§ **Problem requirements**: Look through the data below and, wherever a line carries the word "holder", please copy that line.

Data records
··········

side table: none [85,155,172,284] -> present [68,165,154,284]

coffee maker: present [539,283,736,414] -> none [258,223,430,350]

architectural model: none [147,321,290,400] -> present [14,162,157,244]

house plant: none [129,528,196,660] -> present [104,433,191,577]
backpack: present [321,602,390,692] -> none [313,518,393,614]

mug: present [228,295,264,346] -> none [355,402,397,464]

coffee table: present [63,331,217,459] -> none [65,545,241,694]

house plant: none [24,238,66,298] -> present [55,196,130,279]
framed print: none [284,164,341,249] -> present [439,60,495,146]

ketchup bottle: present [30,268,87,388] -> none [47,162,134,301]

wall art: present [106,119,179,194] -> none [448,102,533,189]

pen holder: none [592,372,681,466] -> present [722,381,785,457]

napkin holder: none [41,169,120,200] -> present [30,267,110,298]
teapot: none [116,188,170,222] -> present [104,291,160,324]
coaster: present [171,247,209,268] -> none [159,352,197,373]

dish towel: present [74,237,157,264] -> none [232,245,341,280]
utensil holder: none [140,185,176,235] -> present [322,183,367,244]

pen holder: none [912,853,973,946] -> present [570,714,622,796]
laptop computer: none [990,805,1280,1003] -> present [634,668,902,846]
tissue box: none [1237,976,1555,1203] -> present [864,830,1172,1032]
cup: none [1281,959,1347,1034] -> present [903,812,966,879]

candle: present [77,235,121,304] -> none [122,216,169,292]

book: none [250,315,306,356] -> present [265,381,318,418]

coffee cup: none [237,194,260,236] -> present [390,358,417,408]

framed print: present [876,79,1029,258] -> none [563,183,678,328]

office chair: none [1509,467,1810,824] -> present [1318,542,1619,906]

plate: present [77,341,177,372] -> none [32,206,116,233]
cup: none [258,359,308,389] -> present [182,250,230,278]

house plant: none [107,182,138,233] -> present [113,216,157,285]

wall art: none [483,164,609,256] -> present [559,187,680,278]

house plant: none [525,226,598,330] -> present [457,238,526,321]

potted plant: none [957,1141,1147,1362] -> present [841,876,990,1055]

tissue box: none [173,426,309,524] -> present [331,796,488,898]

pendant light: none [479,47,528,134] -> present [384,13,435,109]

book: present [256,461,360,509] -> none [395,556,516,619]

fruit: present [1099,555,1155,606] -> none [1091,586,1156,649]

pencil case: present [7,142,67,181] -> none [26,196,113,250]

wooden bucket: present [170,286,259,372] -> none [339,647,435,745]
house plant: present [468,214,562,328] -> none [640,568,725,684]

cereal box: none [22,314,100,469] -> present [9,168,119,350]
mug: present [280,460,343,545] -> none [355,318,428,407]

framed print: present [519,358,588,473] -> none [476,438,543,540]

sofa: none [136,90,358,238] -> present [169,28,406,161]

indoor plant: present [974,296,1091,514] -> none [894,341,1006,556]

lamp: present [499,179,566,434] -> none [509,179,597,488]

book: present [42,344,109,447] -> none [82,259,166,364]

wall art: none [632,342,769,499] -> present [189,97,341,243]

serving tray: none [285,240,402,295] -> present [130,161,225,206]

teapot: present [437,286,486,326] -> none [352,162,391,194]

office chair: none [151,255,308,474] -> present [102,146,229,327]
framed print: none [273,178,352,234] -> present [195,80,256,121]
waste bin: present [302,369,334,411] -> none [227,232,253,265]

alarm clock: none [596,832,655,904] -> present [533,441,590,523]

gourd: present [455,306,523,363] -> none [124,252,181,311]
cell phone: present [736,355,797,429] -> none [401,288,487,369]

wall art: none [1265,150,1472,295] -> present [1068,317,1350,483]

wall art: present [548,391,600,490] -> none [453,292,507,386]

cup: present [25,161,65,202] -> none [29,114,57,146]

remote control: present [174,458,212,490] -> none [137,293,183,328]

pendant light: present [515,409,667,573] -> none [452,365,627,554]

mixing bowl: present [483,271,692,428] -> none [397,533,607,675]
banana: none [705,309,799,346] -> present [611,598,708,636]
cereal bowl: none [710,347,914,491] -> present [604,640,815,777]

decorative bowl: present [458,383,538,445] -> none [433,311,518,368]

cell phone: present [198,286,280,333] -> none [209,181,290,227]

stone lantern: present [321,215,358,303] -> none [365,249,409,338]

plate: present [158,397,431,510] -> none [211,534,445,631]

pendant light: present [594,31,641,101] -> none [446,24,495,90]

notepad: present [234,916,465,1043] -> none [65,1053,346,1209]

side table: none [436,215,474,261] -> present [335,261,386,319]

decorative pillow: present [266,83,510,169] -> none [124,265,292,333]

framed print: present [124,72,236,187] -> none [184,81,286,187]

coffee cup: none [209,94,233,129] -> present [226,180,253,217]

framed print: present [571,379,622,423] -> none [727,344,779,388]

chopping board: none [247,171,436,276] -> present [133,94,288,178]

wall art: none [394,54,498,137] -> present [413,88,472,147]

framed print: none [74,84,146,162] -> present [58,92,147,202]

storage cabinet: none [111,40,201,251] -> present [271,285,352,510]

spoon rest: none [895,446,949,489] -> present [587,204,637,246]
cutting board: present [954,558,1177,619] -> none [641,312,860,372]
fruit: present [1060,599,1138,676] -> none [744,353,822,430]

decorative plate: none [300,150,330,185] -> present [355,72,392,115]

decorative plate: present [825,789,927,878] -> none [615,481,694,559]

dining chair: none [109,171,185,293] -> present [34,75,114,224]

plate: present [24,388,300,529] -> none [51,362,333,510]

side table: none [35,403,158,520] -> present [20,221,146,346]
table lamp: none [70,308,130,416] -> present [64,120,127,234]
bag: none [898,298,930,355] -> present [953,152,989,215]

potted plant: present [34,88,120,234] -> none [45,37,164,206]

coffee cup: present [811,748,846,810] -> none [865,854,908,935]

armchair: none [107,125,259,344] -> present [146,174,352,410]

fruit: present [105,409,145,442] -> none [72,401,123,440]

··········

§ **Result for this task**:
pen holder: none [592,372,681,466] -> present [722,381,785,457]
napkin holder: none [41,169,120,200] -> present [30,267,110,298]
utensil holder: none [140,185,176,235] -> present [322,183,367,244]
pen holder: none [912,853,973,946] -> present [570,714,622,796]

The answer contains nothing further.